11 réflexions sur « 10ème balade (2ème partie) : la route d’ HAMMAM BOU ADJAR. »

  1. Encore une très jolie promenade, si ce n’est le tragique épisode survenu à vos amis dont Titou parlait quelques fois. Merci Jadette. Tu as l’art de conter! C’est très intéressant de découvrir votre environnement, votre art de vivre et tous ces personnages de votre jeunesse heureuse.

  2. Bravo a toi Jadette et à toutes celles et ceux qui ont contribué à cette balade si sympathique que nous devons tous garder dans nos cœurs. Je t’embrasse.
    Paul lozano

  3. Jadette, tes commentaires me replongent au Bled, à la plage et quand j’étais « Monaguillo » avec l’Abbée Plenier (dans les enterrements entre autres) ! Continue à nous faire rêver et Merci !

  4. Cet accident avait semé la consternation à Rio en cette fin août 1956 et je m’en souviens particulièrement car Christian Garait était un de mes condisciples au lycée Lamoriciere. Il s’apprêtait à faire sa rentrée en 3me et n’avait pas encore 15 ans. Un magnifique Garçon blond plus grand que tous les autres. Après son accident il avait regagné sur ses jambes son domicile pour tomber peu après dans un coma irréversible. En fait il avait fait un hématome extradural typique qu’on aurait diagnostiqué et opéré de nos jours.
    Paix à son âme !

  5. Ma chère Jadette.
    Que d’émotions dans ton récit !
    Cette balade dans la rue d’Hamman Bou Hadjar m’a replongée dans des souvenirs à la fois heureux et dramatiques.
    L’accident de nos amis a marqué nos vies. On ne peut pas s’empêcher de pleurer 67ans plus tard.
    D’autres événements tragiques se sont déroulés dans cette rue également et pourtant j’ai vécu une adolescence heureuse dans ma maison avec mes parents, ma sœur Brigitte et mes frères Louis et René.
    Merci Jadette, Jacques et Joseph pour le travail que vous accomplissez, c’est un plaisir de revoir notre village.
    Bises à tous
    Arlette

  6. Hello!Hello! Jadette un peu de modestie ! Es-tu oublié le beau village d’Er-Rahel ?😀. Merci pour cette jolie balade à travers les routes qui nous sont si chères au cœur d’où qu’elles soient. Bises

  7. Merci Jadette pour cette balade pleine d’émotions!
    Tristes souvenirs ce terrible accident de Richard mon cousin et Christian . Quel drame !
    J’ai toujours la vision du cercueil de Richard au milieu du séjour de ses parents et les obsèques ensuite. Mes parents étaient près d’eux. .
    Voir les photos dans la cour de chez Arlette avec ses parents et leur tante Olga quelle joie !
    Je me voyais aussi arpentant leur maison et la cour.

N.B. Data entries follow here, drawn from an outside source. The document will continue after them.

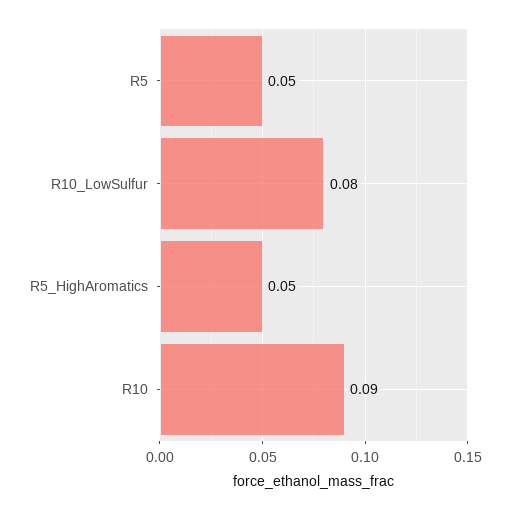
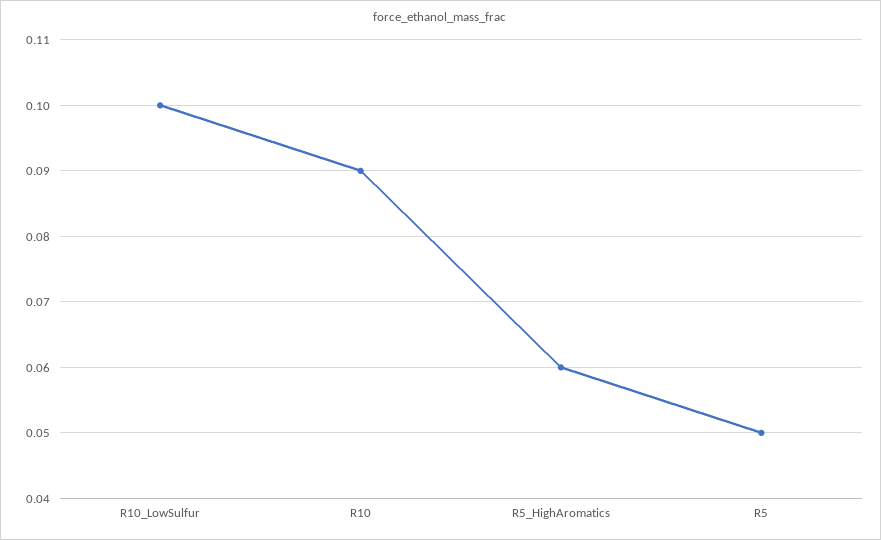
  {
    "R5": 0.05,
-   "R10_LowSulfur": 0.08,
+   "R10_LowSulfur": 0.1,
-   "R5_HighAromatics": 0.05,
+   "R5_HighAromatics": 0.06,
    "R10": 0.09
  }

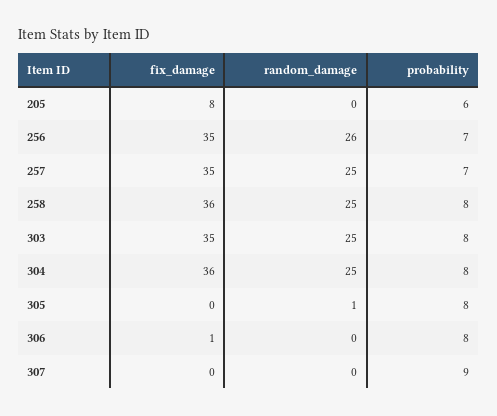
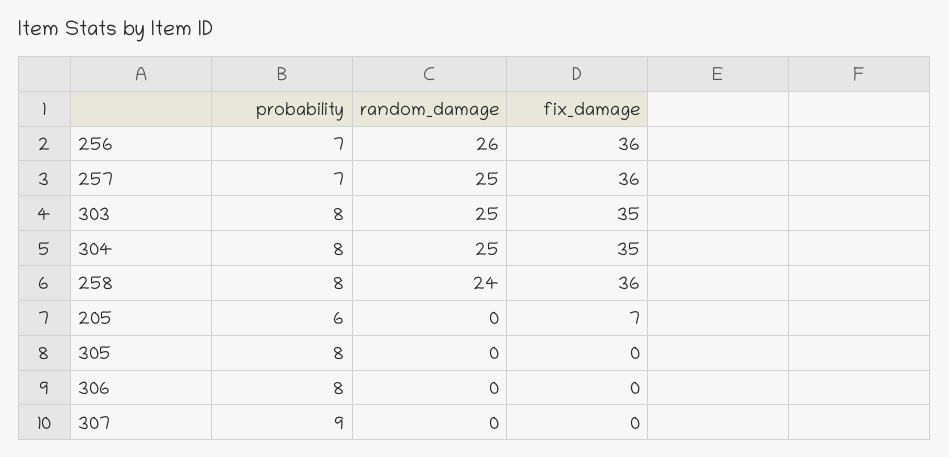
  {
    "fix_damage": {
-     "205": 8,
+     "205": 7,
-     "256": 35,
+     "256": 36,
-     "257": 35,
+     "257": 36,
      "258": 36,
      "303": 35,
-     "304": 36,
+     "304": 35,
      "305": 0,
-     "306": 1,
+     "306": 0,
      "307": 0
    },
    "random_damage": {
      "205": 0,
      "256": 26,
      "257": 25,
-     "258": 25,
+     "258": 24,
      "303": 25,
      "304": 25,
-     "305": 1,
+     "305": 0,
      "306": 0,
      "307": 0
    },
    "probability": {
      "205": 6,
      "256": 7,
      "257": 7,
      "258": 8,
      "303": 8,
      "304": 8,
      "305": 8,
      "306": 8,
      "307": 9
    }
  }

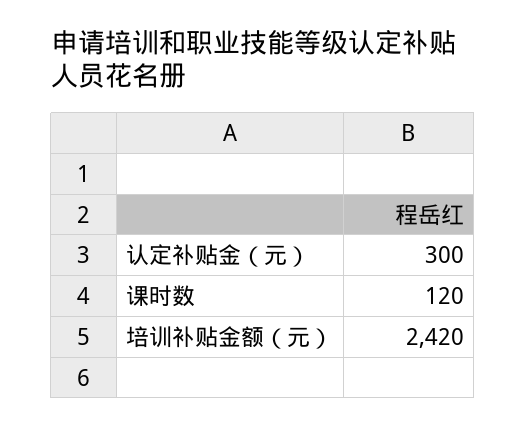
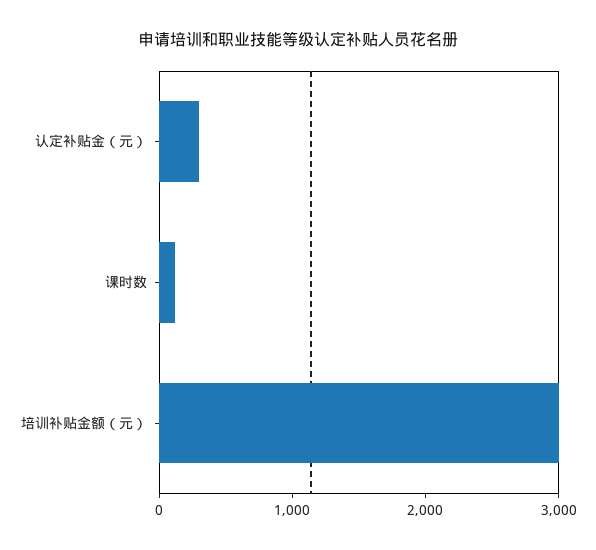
  {
    "认定补贴金（元）": 300,
    "课时数": 120,
-   "培训补贴金额（元）": 2420
+   "培训补贴金额（元）": 3000
  }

Antoinette et Olga les cousines de mon Papa !
    Bravo Jadettte pour tout ce travail.
    Bisous à tous.
    DENISE

    deni

  8. Bonjour mes ami(e)s,
    Je me souviens bien de ce jour funeste. J’avais eu dans la matinée un examen de contrôle au lycée pour passer de 3ème en seconde. Mon père me ramenait à Rio. Après m’avoir demandé comment cela s’était passé, il resta un long moment silencieux, le visage sombre, les yeux rivés sur l’asphalte. Il finit par reprendre la parole:  » J’ai une bien triste nouvelle à t’annoncer: ton ami Christian vient d’être victime d’un accident de voiture. Il a été tué dur le coup ». Cette bien triste nouvelle m’affecta beaucoup parce que Christian faisait, avec André Palomo, parti du petit cercle de mes amis intimes. Nous restâmes silencieux jusqu’à l’arrivée au village.
    A un âge que l’on peut qualifié maintenant d’avancé, il m’arrive encore d’avoir une pensée pour lui.

  9. Chère Jadette, à propos de Christian Garait, je me souviens avoir entendu souvent Pierrette évoquer ce drame. Sa famille était liée aux Garait par sa tante « Margot » (mariée à Manuel Sanchez, frère de son père). J’ai en ma possession une photo scannée prise sur la plage de Turgot où l’on voit Pierrette Sanchez avec Yvette Garait et son petit frère Christian (un blondinet d’une dizaine d’années) et un autre petit garçon (non identifié mais qui n’est pas mon oncle Pierre). Dis-moi si tu veux que je te l’envoie par mail (il me semble que ta famille est également liée aux Garait, non ?).